● WORK REQUEST:
Return the text of the items word for word, from the start of the items through the line that contains "pracuji na tom, jak jí dostat dolů.", including that line. Leave the pictures out of your answer.

*** THE INPUT ***

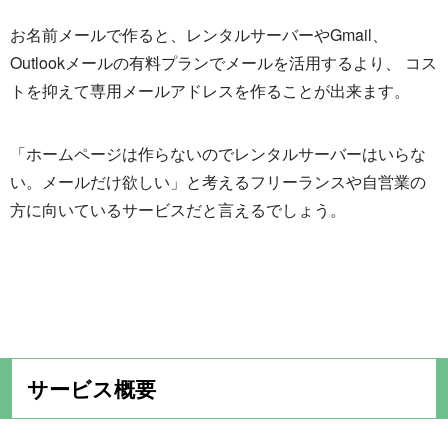
お名前メールで作ると、レンタルサーバーやGmail、
Outlookメールの有料プランでメールを活用するより、 コス
トを抑えて専用メールアドレスを作ることが出来ます。
「ホームページは作らないのでレンタルサーバーはいらな
い。メールだけ欲しい」と考えるフリーランスや自営業の
方に向いているサービスだと言えるでしょう。
サービス概要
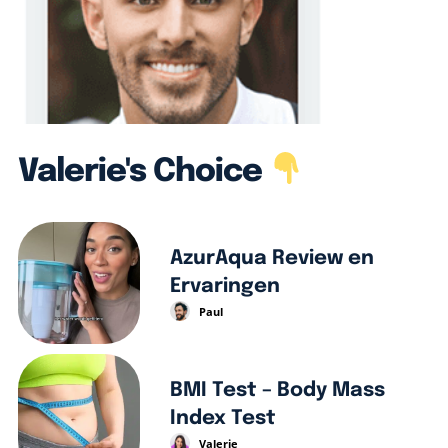
Valerie's Choice
AzurAqua Review en
Ervaringen
Paul
BMI Test – Body Mass
Index Test
Valerie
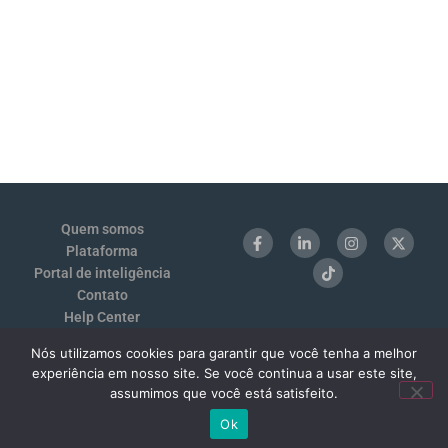
Quem somos
Plataforma
Portal de inteligência
Contato
Help Center
Login
Nós utilizamos cookies para garantir que você tenha a melhor
Termos de Uso e Privacidade
experiência em nosso site. Se você continua a usar este site,
Benchmarking 1:1
assumimos que você está satisfeito.
Ok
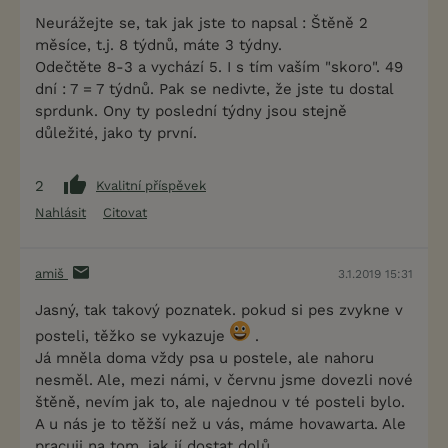
Neurážejte se, tak jak jste to napsal : Štěně 2
měsíce, t.j. 8 týdnů, máte 3 týdny.
Odečtěte 8-3 a vychází 5. I s tím vaším "skoro". 49
dní : 7 = 7 týdnů. Pak se nedivte, že jste tu dostal
sprdunk. Ony ty poslední týdny jsou stejně
důležité, jako ty první.
2
Kvalitní příspěvek
Nahlásit
Citovat
amiš
3.1.2019 15:31
Jasný, tak takový poznatek. pokud si pes zvykne v
posteli, těžko se vykazuje
.
Já mněla doma vždy psa u postele, ale nahoru
nesměl. Ale, mezi námi, v červnu jsme dovezli nové
štěně, nevím jak to, ale najednou v té posteli bylo.
A u nás je to těžší než u vás, máme hovawarta. Ale
pracuji na tom, jak jí dostat dolů.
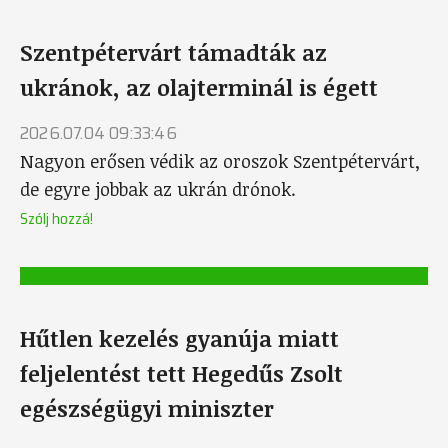
Szentpétervárt támadták az
ukránok, az olajterminál is égett
2026.07.04 09:33:46
Nagyon erősen védik az oroszok Szentpétervárt,
de egyre jobbak az ukrán drónok.
Szólj hozzá!
Hűtlen kezelés gyanúja miatt
feljelentést tett Hegedűs Zsolt
egészségügyi miniszter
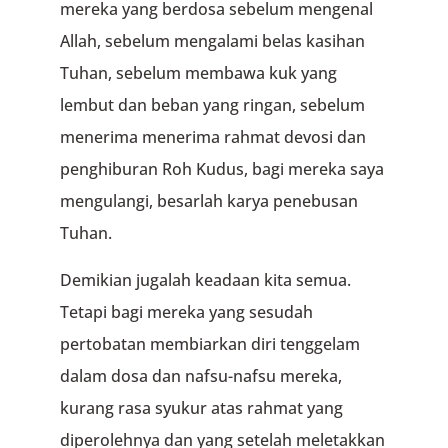
mereka yang berdosa sebelum mengenal
Allah, sebelum mengalami belas kasihan
Tuhan, sebelum membawa kuk yang
lembut dan beban yang ringan, sebelum
menerima menerima rahmat devosi dan
penghiburan Roh Kudus, bagi mereka saya
mengulangi, besarlah karya penebusan
Tuhan.
Demikian jugalah keadaan kita semua.
Tetapi bagi mereka yang sesudah
pertobatan membiarkan diri tenggelam
dalam dosa dan nafsu-nafsu mereka,
kurang rasa syukur atas rahmat yang
diperolehnya dan yang setelah meletakkan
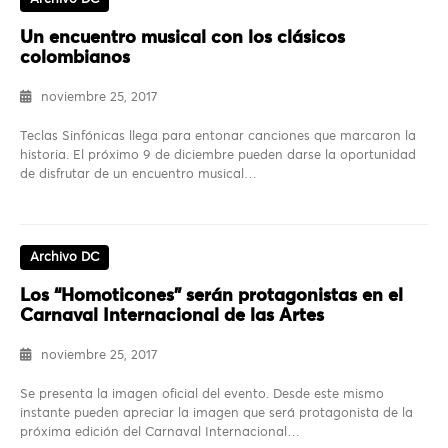
Un encuentro musical con los clásicos
colombianos
noviembre 25, 2017
Teclas Sinfónicas llega para entonar canciones que marcaron la
historia. El próximo 9 de diciembre pueden darse la oportunidad
de disfrutar de un encuentro musical…
Archivo DC
Los “Homoticones” serán protagonistas en el
Carnaval Internacional de las Artes
noviembre 25, 2017
Se presenta la imagen oficial del evento. Desde este mismo
instante pueden apreciar la imagen que será protagonista de la
próxima edición del Carnaval Internacional…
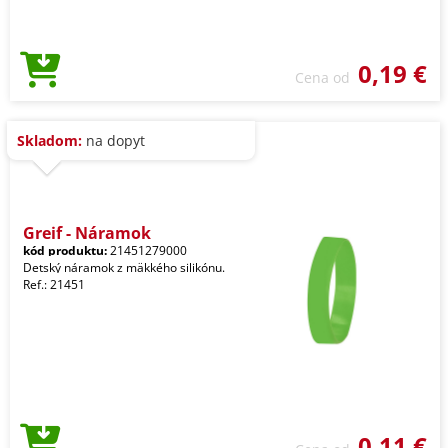
0,19 €
Cena od
Skladom:
na dopyt
Greif - Náramok
kód produktu:
21451279000
Detský náramok z mäkkého silikónu.
Ref.: 21451
0,11 €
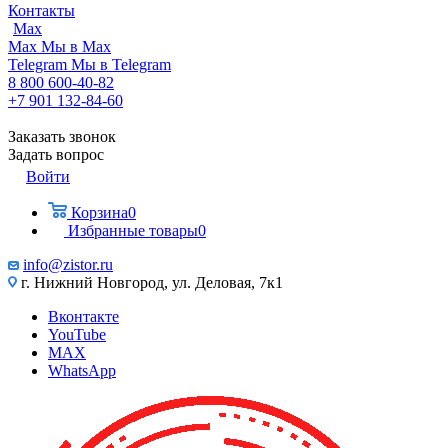
Контакты
Max
Max
Мы в Max
Telegram
Мы в Telegram
8 800 600-40-82
+7 901 132-84-60
Заказать звонок
Задать вопрос
Войти
Корзина
0
Избранные товары
0
info@zistor.ru
г. Нижний Новгород, ул. Деловая, 7к1
Вконтакте
YouTube
MAX
WhatsApp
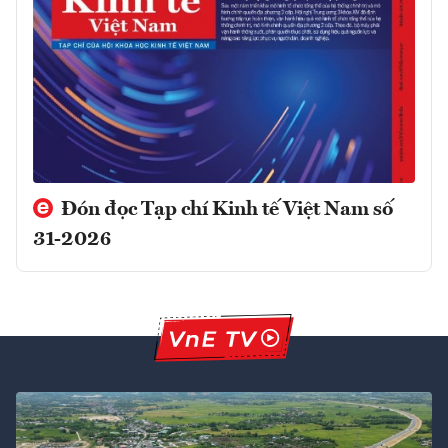
Đón đọc Tạp chí Kinh tế Việt Nam số
31-2026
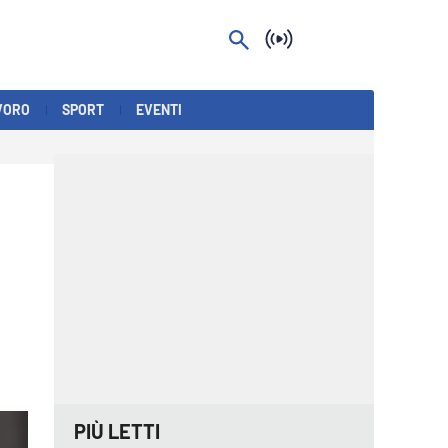
VORO
SPORT
EVENTI
PIÙ LETTI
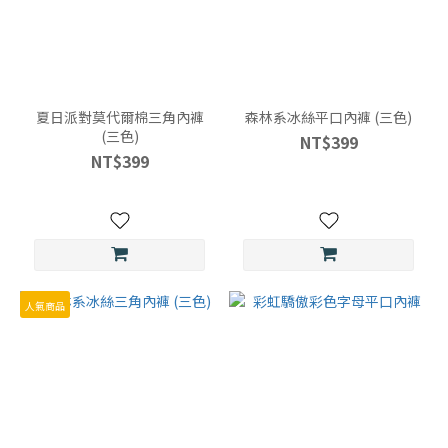
夏日派對莫代爾棉三角內褲
森林系冰絲平口內褲 (三色)
(三色)
NT$399
NT$399
人氣商品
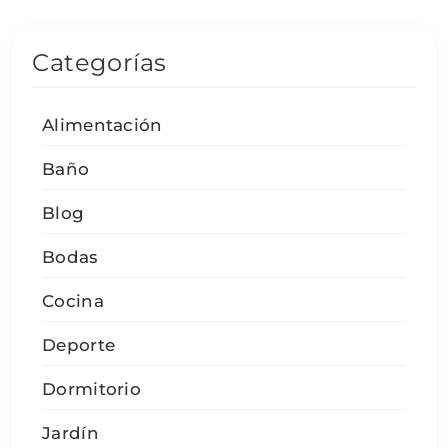
Categorías
Alimentación
Baño
Blog
Bodas
Cocina
Deporte
Dormitorio
Jardín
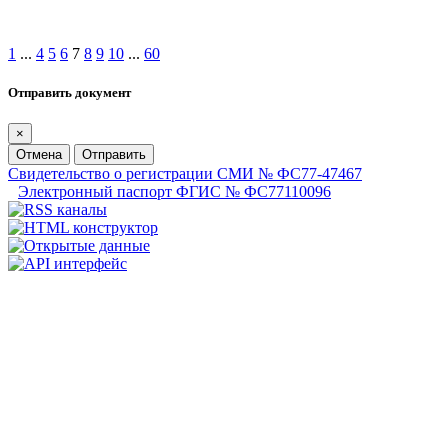
1
...
4
5
6
7
8
9
10
...
60
Отправить документ
×
Отмена
Отправить
Свидетельство о регистрации СМИ № ФС77-47467
Электронный паспорт ФГИС № ФС77110096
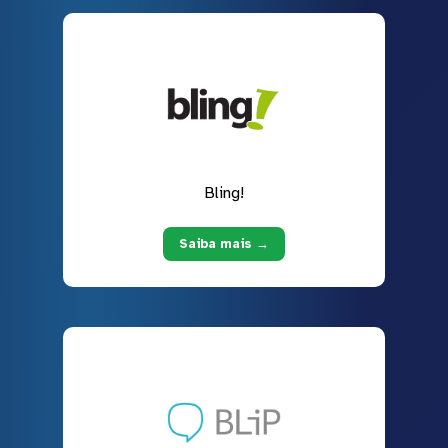
Bling!
Saiba mais →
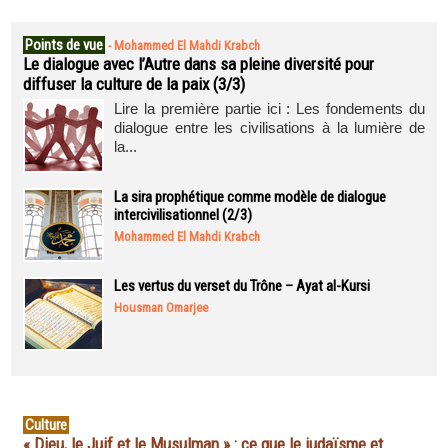
Points de vue
-
Mohammed El Mahdi Krabch
Le dialogue avec l’Autre dans sa pleine diversité pour
diffuser la culture de la paix (3/3)
Lire la première partie ici : Les fondements du
dialogue entre les civilisations à la lumière de
la...
La sira prophétique comme modèle de dialogue
intercivilisationnel (2/3)
Mohammed El Mahdi Krabch
Les vertus du verset du Trône – Ayat al-Kursi
Housman Omarjee
Culture
« Dieu, le Juif et le Musulman » : ce que le judaïsme et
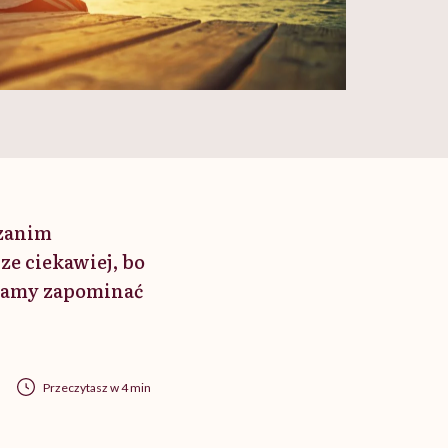
 zanim
ze ciekawiej, bo
namy zapominać
Przeczytasz w 4 min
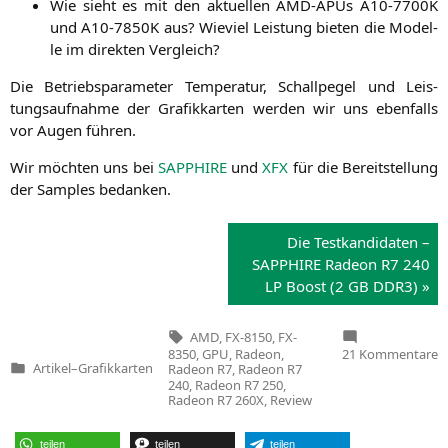
Wie sieht es mit den aktu­el­len AMD-APUs
A10-7700K
und
A10-7850K
aus? Wie­viel Leis­tung bie­ten die Model­
le im direk­ten Vergleich?
Die Betriebs­pa­ra­me­ter Tem­pe­ra­tur, Schall­pe­gel und Leis­
tungs­auf­nah­me der Gra­fik­kar­ten wer­den wir uns eben­falls
vor Augen führen.
Wir möch­ten uns bei
SAPPHIRE
und
XFX
für die Bereit­stel­lung
der Samples bedanken.
Die Test­kan­di­da­ten –
SAPPHIRE
Rade­on
R7
240
LP
Boost (2
GB
DDR3
) »
Tags:
AMD
,
FX-8150
,
FX-
z
8350
,
GPU
,
Radeon
,
21 Kommentare
K
Artikel
–
Grafikkarten
Radeon R7
,
Radeon R7
Veröffentlicht
G
240
,
Radeon R7 250
,
in
i
Radeon R7 260X
,
Review
teilen
teilen
teilen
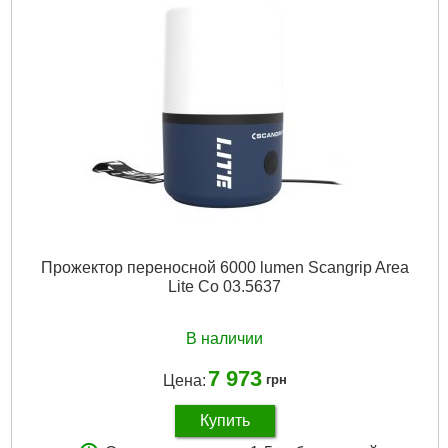
Прожектор переносной 6000 lumen Scangrip Area
Lite Co 03.5637
В наличии
7 973
Цена:
грн
Купить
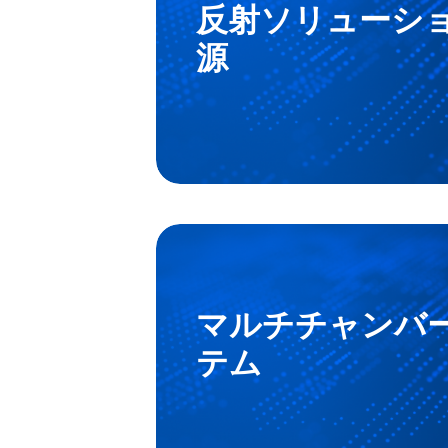
反射ソリューシ
源
マルチチャンバ
テム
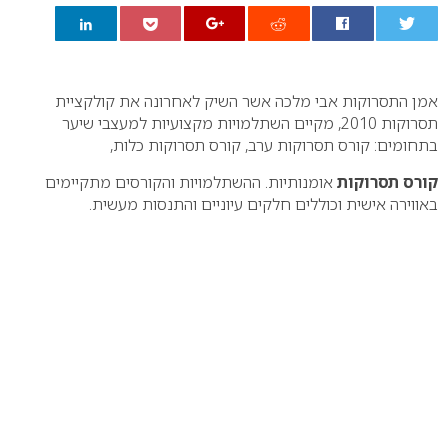
0
אמן התסרוקות אבי מלכה אשר השיק לאחרונה את קולקציית
תסרוקות 2010, מקיים השתלמויות מקצועיות למעצבי שיער
בתחומים: קורס תסרוקות ערב, קורס תסרוקות כלות,
קורס תסרוקות
אומנותיות. ההשתלמויות והקורסים מתקיימים
באווירה אישית וכוללים חלקים עיוניים והתנסות מעשית.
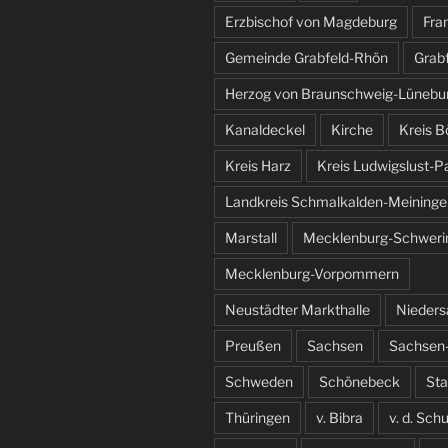
Erzbischof von Magdeburg
Fra
Gemeinde Grabfeld-Rhön
Grab
Herzog von Braunschweig-Lünebu
Kanaldeckel
Kirche
Kreis B
Kreis Harz
Kreis Ludwigslust-P
Landkreis Schmalkalden-Meininge
Marstall
Mecklenburg-Schweri
Mecklenburg-Vorpommern
Neustädter Markthalle
Nieder
Preußen
Sachsen
Sachsen-
Schweden
Schönebeck
St
Thüringen
v. Bibra
v. d. Sch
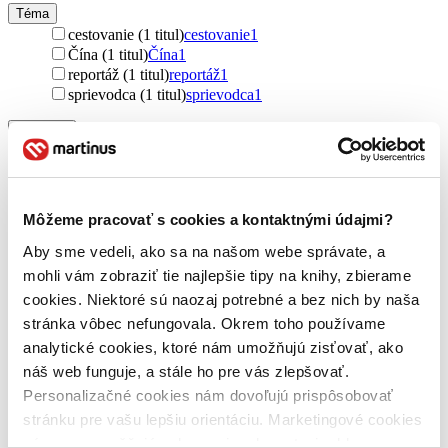
Téma
cestovanie (1 titul)
cestovanie
1
Čína (1 titul)
Čína
1
reportáž (1 titul)
reportáž
1
sprievodca (1 titul)
sprievodca
1
Pre koho
pre cestovateľov (1 titul)
pre cestovateľov
1
Pôvod
zahraničný (1 titul)
zahraničný
1
Môžeme pracovať s cookies a kontaktnými údajmi?
Čína (1 titul)
Čína
1
Aby sme vedeli, ako sa na našom webe správate, a
Autor
mohli vám zobraziť tie najlepšie tipy na knihy, zbierame
Chen Ming-Pan (1 titul)
Chen Ming-Pan
1
cookies. Niektoré sú naozaj potrebné a bez nich by naša
Vydavateľstvo
stránka vôbec nefungovala. Okrem toho používame
Mi:Lu Publishing (1 titul)
Mi:Lu Publishing
1
analytické cookies, ktoré nám umožňujú zisťovať, ako
náš web funguje, a stále ho pre vás zlepšovať.
Väzba
Personalizačné cookies nám dovoľujú prispôsobovať
brožovaná väzba (1 titul)
brožovaná väzba
1
stránku pre vašu lepšiu orientáciu. Marketingové cookies
Zúžiť výber
nám zas umožňujú zobrazenie relevantnej reklamy.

*** End of THE INPUT ***

● TASK SOLUTION:
お名前メールで作ると、レンタルサーバーやGmail、
Outlookメールの有料プランでメールを活用するより、 コス
トを抑えて専用メールアドレスを作ることが出来ます。
「ホームページは作らないのでレンタルサーバーはいらな
い。メールだけ欲しい」と考えるフリーランスや自営業の
方に向いているサービスだと言えるでしょう。
サービス概要
Valerie's Choice
AzurAqua Review en
Ervaringen
Paul
BMI Test – Body Mass
Index Test
Valerie
Quem somos
Plataforma
Portal de inteligência
Contato
Help Center
Login
Nós utilizamos cookies para garantir que você tenha a melhor
Termos de Uso e Privacidade
experiência em nosso site. Se você continua a usar este site,
Benchmarking 1:1
assumimos que você está satisfeito.
Ok
Neurážejte se, tak jak jste to napsal : Štěně 2
měsíce, t.j. 8 týdnů, máte 3 týdny.
Odečtěte 8-3 a vychází 5. I s tím vaším "skoro". 49
dní : 7 = 7 týdnů. Pak se nedivte, že jste tu dostal
sprdunk. Ony ty poslední týdny jsou stejně
důležité, jako ty první.
2
Kvalitní příspěvek
Nahlásit
Citovat
amiš
3.1.2019 15:31
Jasný, tak takový poznatek. pokud si pes zvykne v
posteli, těžko se vykazuje
.
Já mněla doma vždy psa u postele, ale nahoru
nesměl. Ale, mezi námi, v červnu jsme dovezli nové
štěně, nevím jak to, ale najednou v té posteli bylo.
A u nás je to těžší než u vás, máme hovawarta. Ale
pracuji na tom, jak jí dostat dolů.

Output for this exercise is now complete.